Трое молчат. Золотозубый склоняет голову на плечо, кривится, другие медленно двигаются, пытаются зайти за Костю, но он отступает назад, расставив ноги во всю ширину тротуара. Теперь обойти его – значит столкнуть. Золотозубый издает неопределенный, хмыкающий звук, и двое замирают… «Они!» – узнает Костя, и перед ним в темном провале проносится картина.

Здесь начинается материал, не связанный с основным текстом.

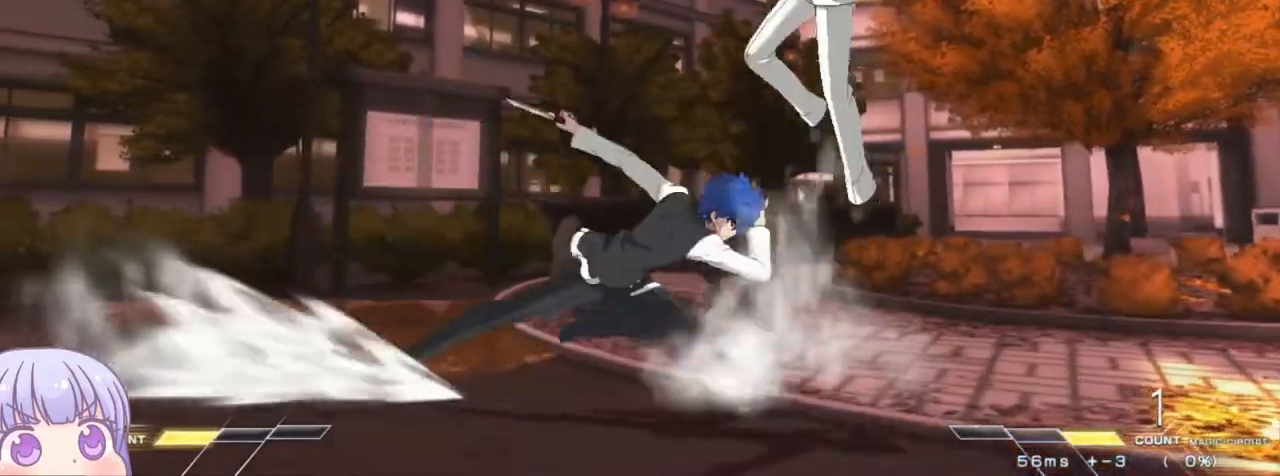
Gameplay with a controller (arcade stick); each line is a JSON object with the inputs held at the frame after it. "events" lists button and stick changes between this image and that frame as [ms after this image, input, new state], when the widget could be followed in between. Not read: L3 R3.
{"buttons": [], "left_stick": "right", "events": [[167, "left_stick", "left"], [367, "left_stick", "right"]]}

…В духоту, в толчею луговского клуба вваливаются трое пьяных. Расталкивая танцующих, пробираются к баянисту, дышат водкой, матерятся, лапают ручищами девчат. По одутловатым лицам и незаметной для других привычной тяге рук за спину Костя уверенно определяет: «Недавно из тюрьмы».

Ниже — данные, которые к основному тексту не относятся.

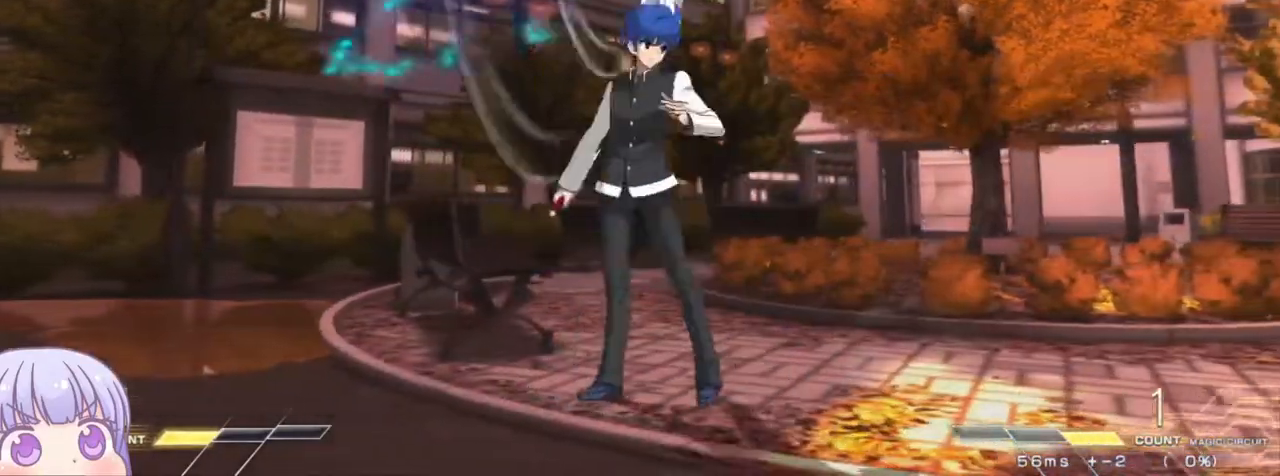
{"buttons": [], "left_stick": "left", "events": [[50, "left_stick", "down-left"], [217, "left_stick", "left"]]}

Клуб становится похожим на муравейник, когда в него залетает оса: девчата жмутся к стенам, деревенские парни выходят в коридор перекурить. Главарь, золотозубый, тычком сбрасывает с табуретки баяниста, выхватывает баян, разводит: «Здравствуй, моя Мурка, здравствуй, дорогая!..» Заведующий клубом трусливой рысцой убегает к телефону – звонить участковому милиционеру… «Эти в общей камере сидели, под нарами…» – думает Костя о троих, и враскачку, непроизвольно подергивая ногой, подходит к золотозубому. Странная и непонятная вещь происходит с ним – происходит помимо воли, вопреки его желанию: он хотел спокойно взять золотозубого за руку, пинком вышибить за дверь, но вместо этого, перекосясь лицом, кляцнув зубами, шипит на ухо: «Сявка, сука!.. Попишу трамвайным колесом! Катись, дешевка, чтобы не пахло!» Прошлое Кости – тюрьма, пересыльные пункты – глядит на золотозубого. С ужасом прислушивается Костя к тому, что происходит в нем, но остановиться не может – берет парня за шиворот и, как собачонку, швыряет на пол…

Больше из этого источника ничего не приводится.